Personas have inspired art community

Personas have inspired art community

by Stewart Wilson Personaland in the News

Public Image and Artwell

The creation of the Personas spurred Stewart toward welcoming community service.

Being one of many artists evicted by gentrification from Tribeca in 1979, Stewart lived for a spell in his Uncle and Aunt’s basement in Sheephead’s Bay, Brooklyn, where he first started making the Personas, and soon after, started selling the sculptures in trendy NYC shops such as Patricia Field, Fiorucci’s and Mythology. The extra money earned facilitated in his being able to rent a storefront on Mott Street in Little Italy neighborhood of Manhattan.

In 1981, after a major renovation - artists always had to deal with fixer-uppers - he and dear artist friend, Scott Rossi, partnered to convert the front half into a storefront gallery – Public Image. The non-profit Public Image, which received support from the New York State Council for the Arts and the National Endowment, provided young emerging artists a chance to share their burgeoning talents. Many of those artists would become major contributors to the NewWave art movement and be found in museum collections. Public Image was unique in its provocative theme shows like “Volcano and Reptile,” “T-Shirt.” “Last Will and Testament,” “Game Show,”“Stranger” and the determination to accept all submissions that led to have hundreds of artworks covering the walls from floor to ceiling. Public Image attracted attention from the New York Times, Games Magazine and frequent television features.

In the 1980’s and 90’s, Stewart’ Personas were being sold in museum stores, departments stores like Neiman-Marcus and Bloomindales and craft galleries world-wide. Gallery shows and museum exhibitions. But there was a nascent growing urge to leave New York City to reconnect with Nature. Stewart and Personaland relocated their operations to Northwest Connecticut. In March 1995, Stewart with strong community support launched the non-profit arts organization, Artwell Gallery in Torrington. For nearly twenty years, Artwell’s “Art for All” attitude would not only support hundreds of visual artists with powerful exhibitions, but become the home for poets, musician and theater groups.

The Personas and their welcoming message a community engagement has been the guiding spirit to both these noble ventures. represents a 21st century culmination of their mission to encourage humanity, creativity and community in their enchanted way.

######

▶ _Work to complete_:
1 > From the article on the Personas, reproduce the passage that begins at the words "Public Image and" and stops after "neighborhood of Manhattan.".
2 > According to the article on the Personas, in what month and year did Stewart launch Artwell Gallery in Torrington?
You can ignore the listing that comes next.

▶ _Source information_:
######

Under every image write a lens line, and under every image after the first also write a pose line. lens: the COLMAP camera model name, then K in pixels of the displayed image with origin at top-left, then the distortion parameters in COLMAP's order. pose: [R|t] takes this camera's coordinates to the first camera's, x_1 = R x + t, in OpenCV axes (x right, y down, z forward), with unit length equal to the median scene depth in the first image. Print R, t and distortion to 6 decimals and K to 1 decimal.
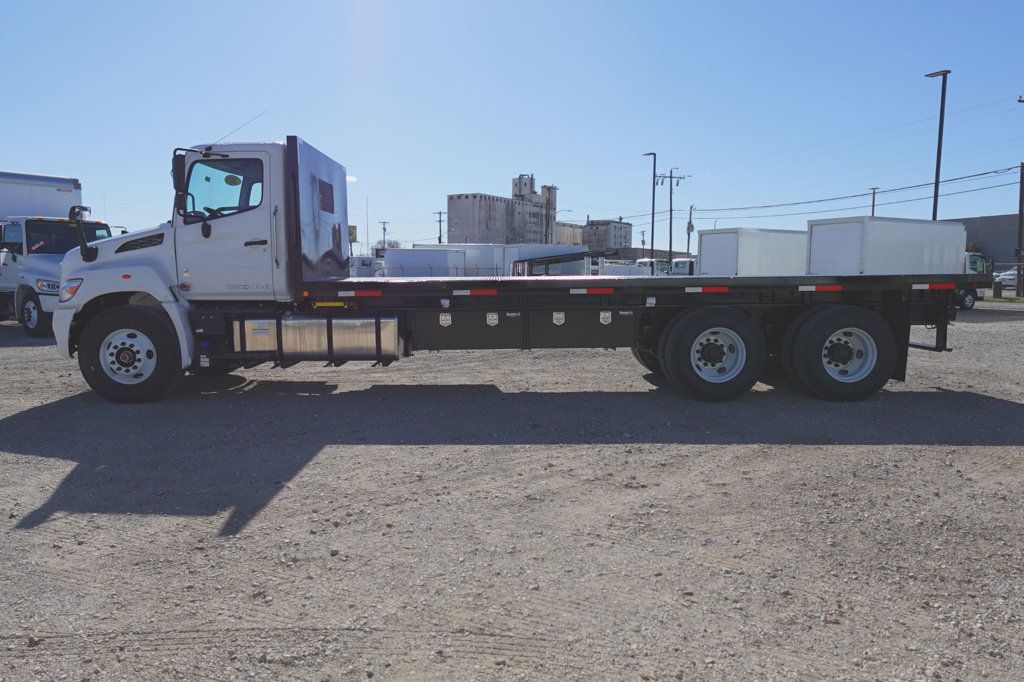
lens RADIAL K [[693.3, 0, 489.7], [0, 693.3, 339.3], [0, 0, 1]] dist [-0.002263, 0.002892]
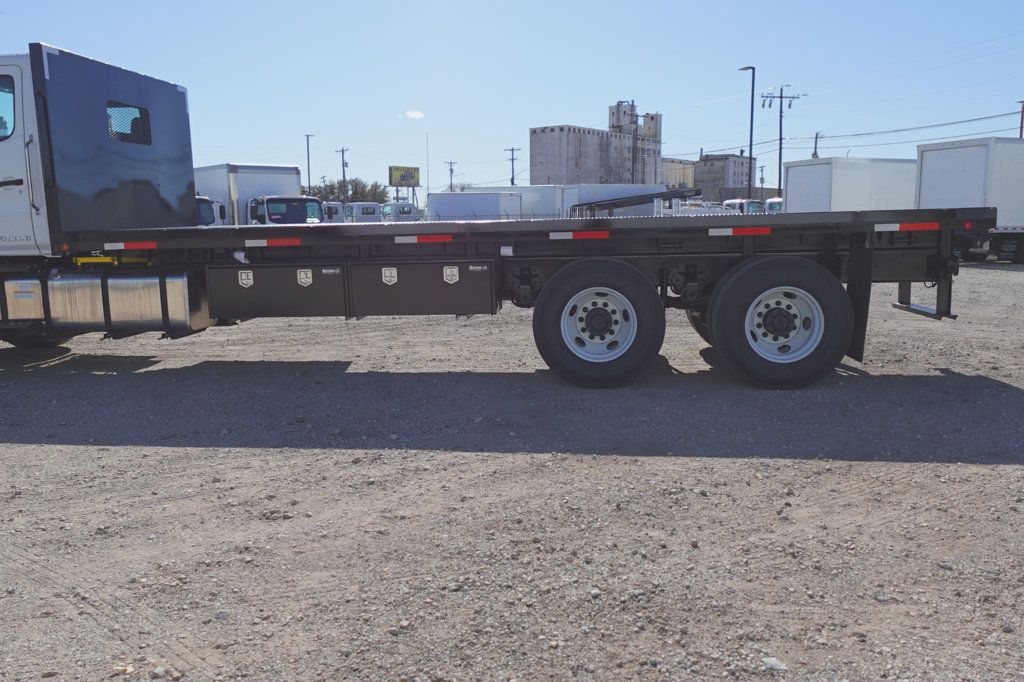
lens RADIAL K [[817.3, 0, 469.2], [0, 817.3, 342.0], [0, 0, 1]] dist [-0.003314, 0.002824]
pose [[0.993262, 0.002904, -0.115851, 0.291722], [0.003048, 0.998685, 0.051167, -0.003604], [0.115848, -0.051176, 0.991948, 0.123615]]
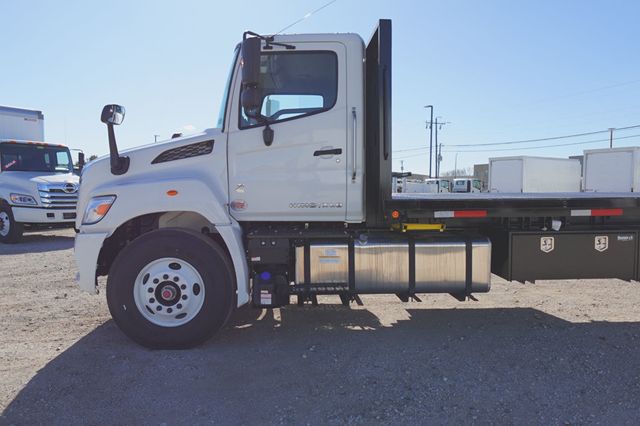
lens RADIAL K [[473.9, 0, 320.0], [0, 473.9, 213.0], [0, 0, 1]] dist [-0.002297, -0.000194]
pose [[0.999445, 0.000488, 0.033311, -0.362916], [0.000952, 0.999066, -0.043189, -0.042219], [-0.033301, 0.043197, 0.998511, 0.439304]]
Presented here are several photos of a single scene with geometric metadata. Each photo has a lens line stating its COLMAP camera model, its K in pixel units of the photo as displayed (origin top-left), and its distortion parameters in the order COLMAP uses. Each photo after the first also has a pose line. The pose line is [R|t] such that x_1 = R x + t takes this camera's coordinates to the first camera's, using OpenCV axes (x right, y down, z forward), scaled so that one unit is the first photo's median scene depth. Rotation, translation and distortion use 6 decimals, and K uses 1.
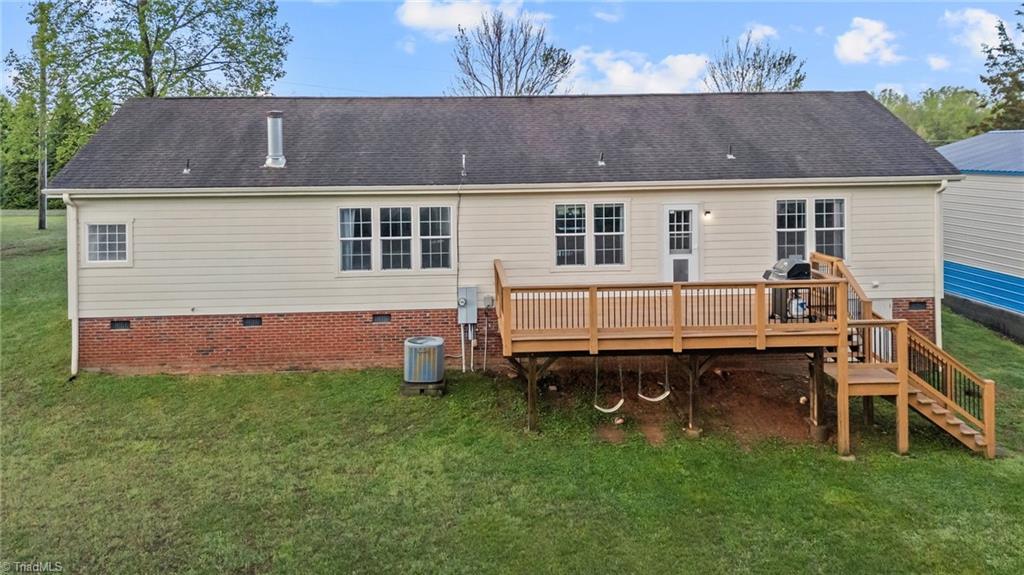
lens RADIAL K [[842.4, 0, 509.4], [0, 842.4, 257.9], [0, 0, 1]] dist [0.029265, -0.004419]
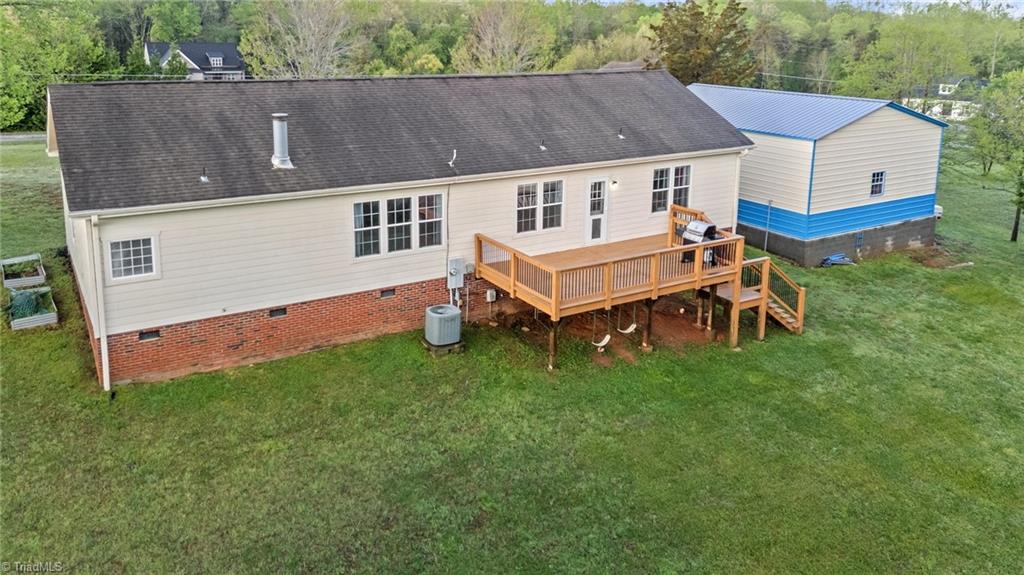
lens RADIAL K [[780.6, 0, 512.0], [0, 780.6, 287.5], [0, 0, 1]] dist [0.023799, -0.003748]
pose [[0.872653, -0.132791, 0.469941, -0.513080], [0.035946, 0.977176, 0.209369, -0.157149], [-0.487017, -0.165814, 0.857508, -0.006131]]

######

▶ _Numbered answers_:
1 >
Public Image and Artwell

The creation of the Personas spurred Stewart toward welcoming community service.

Being one of many artists evicted by gentrification from Tribeca in 1979, Stewart lived for a spell in his Uncle and Aunt’s basement in Sheephead’s Bay, Brooklyn, where he first started making the Personas, and soon after, started selling the sculptures in trendy NYC shops such as Patricia Field, Fiorucci’s and Mythology. The extra money earned facilitated in his being able to rent a storefront on Mott Street in Little Italy neighborhood of Manhattan.

2 > March 1995